Among the lines below, copy each one in which "Pérez" appears.

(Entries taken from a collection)
· · · ·
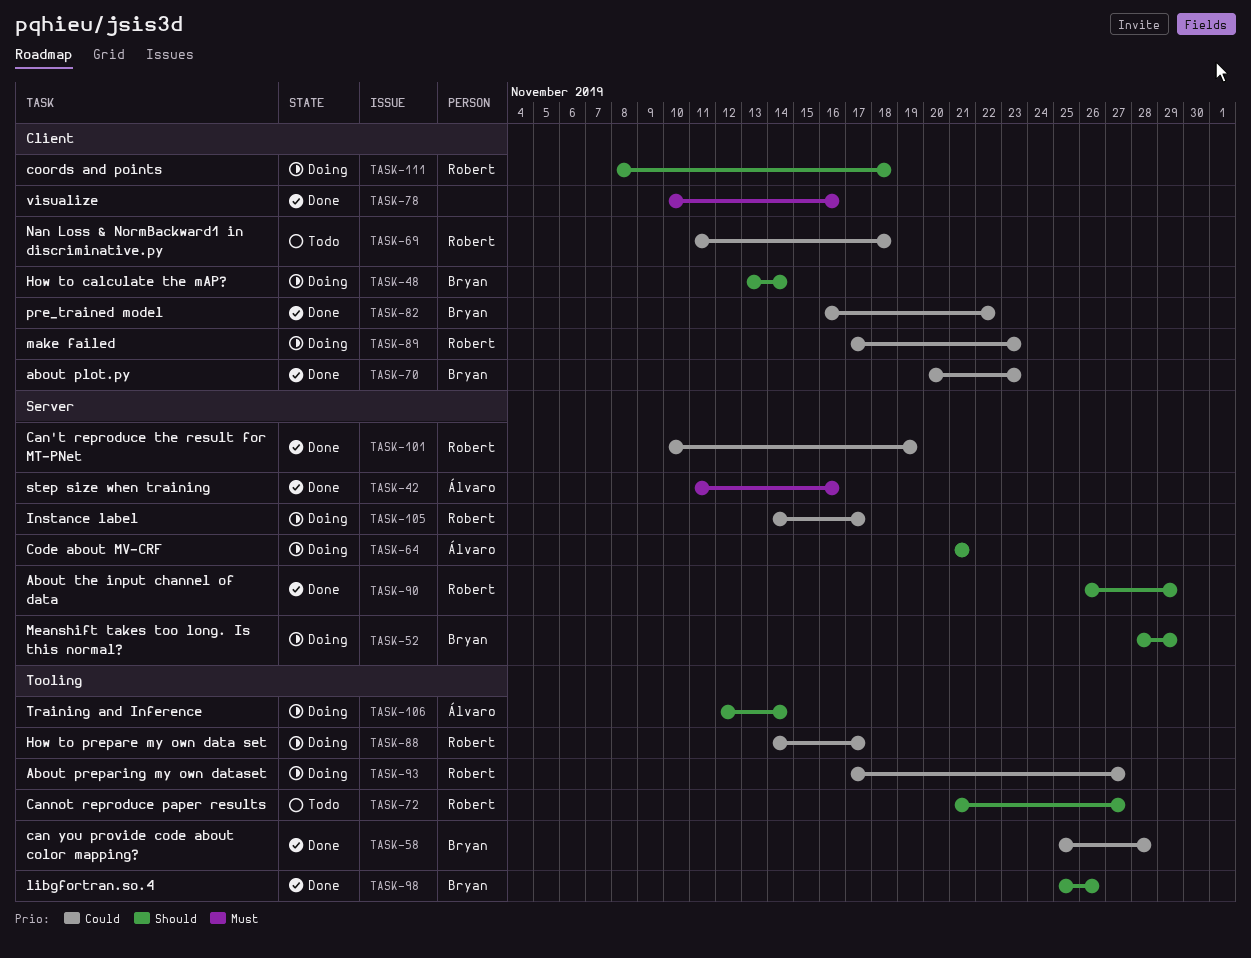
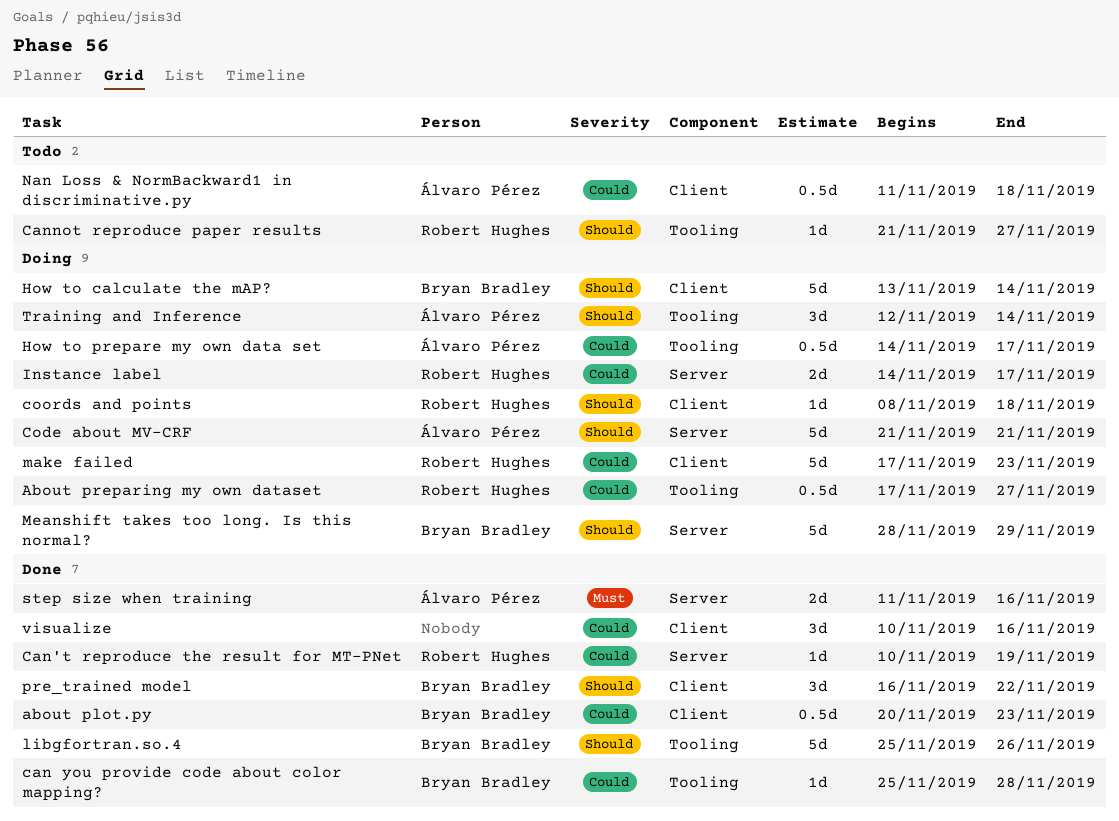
About the input channel of data: present -> none
How to prepare my own data set, owner: Robert Hughes -> Álvaro Pérez
Nan Loss & NormBackward1 in discriminative.py, owner: Robert Hughes -> Álvaro Pérez
pre_trained model, priority: Could -> Should
visualize, priority: Must -> Could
· · · ·
Output of the task:
How to prepare my own data set, owner: Robert Hughes -> Álvaro Pérez
Nan Loss & NormBackward1 in discriminative.py, owner: Robert Hughes -> Álvaro Pérez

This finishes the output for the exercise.